Reputation: 427
I have two columns in a dataframe and I need to create a new one based on them. For example:
df = pd.DataFrame(data={'a':[1.0,1.0,2.0], 'b':[3.0,3.0,3.0]})
df.iloc[1,0]=np.nan
a b
0 1.0 3.0
1 NaN 3.0
2 2.0 3.0
I need to add a column c which takes value from a when it is not null and otherwise from b. like:
a b c
0 1.0 3.0 1.0
1 NaN 3.0 3.0
2 2.0 3.0 2.0
Here is what I have tried:
def dist(df):
if df['a']:
return df.a
else:
return df.b
df['c']=df.apply(dist,axis=1)
but the result is not what I expected.
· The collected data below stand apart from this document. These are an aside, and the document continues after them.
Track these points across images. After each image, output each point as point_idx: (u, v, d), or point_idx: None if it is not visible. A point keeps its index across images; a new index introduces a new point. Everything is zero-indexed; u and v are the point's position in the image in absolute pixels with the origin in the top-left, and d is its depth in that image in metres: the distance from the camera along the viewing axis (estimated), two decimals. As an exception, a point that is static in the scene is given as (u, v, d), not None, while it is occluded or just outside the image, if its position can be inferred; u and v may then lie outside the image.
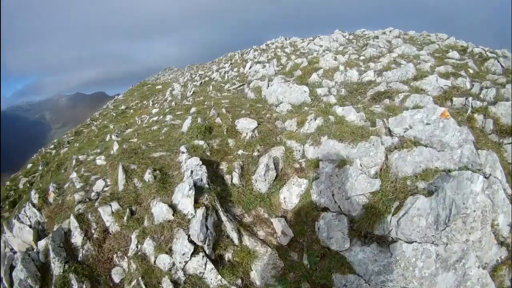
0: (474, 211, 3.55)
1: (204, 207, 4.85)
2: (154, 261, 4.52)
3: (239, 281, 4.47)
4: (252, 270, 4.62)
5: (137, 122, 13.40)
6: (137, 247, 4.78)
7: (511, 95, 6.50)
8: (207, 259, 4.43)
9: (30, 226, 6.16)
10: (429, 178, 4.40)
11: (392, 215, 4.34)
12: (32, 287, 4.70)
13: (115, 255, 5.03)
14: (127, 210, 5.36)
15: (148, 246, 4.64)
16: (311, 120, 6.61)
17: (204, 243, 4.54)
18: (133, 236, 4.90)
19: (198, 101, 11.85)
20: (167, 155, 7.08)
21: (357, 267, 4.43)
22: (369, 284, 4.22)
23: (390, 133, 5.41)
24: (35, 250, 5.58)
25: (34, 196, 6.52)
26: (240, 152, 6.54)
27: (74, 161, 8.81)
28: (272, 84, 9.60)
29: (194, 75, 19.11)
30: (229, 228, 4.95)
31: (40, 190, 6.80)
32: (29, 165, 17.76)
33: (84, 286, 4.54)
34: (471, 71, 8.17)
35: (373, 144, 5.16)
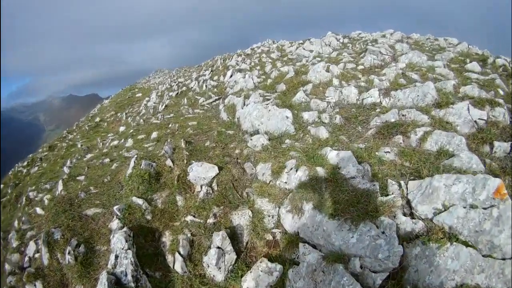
0: None
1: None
2: None
3: None
4: None
5: (99, 145, 11.41)
6: None
7: None
8: None
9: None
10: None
11: None
12: None
13: None
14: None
15: None
16: (291, 169, 4.62)
17: None
18: None
19: (165, 121, 9.88)
20: (101, 214, 5.38)
21: None
22: None
23: (410, 209, 3.43)
24: None
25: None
26: (189, 218, 4.56)
27: (24, 199, 7.97)
28: (248, 103, 7.61)
29: (173, 83, 17.05)
30: None
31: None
32: (1, 185, 15.71)
33: None
34: (501, 92, 6.16)
35: (383, 232, 3.19)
Can anyone suggest what I should do? Thx!
Upvotes: 3
Views: 707
Reputation: 2153
>>> d['c'] = df.a.where(~np.isnan(df.a), df.b)
>>> df
a b c
0 1 3 1
1 NaN 3 3
2 2 3 2
It is tempting to write the more compact:
df['c'] = df.a.where(df.a, df.b)
but this won't do the right thing for df.a[k] == 0 (which is also interpreted as False).
Instead of isnan, you can use the property of NaN in that it is the only value not equal to itself, so the following also works:
df['c'] = df.a.where(df.a==df.a, df.b)
Upvotes: 1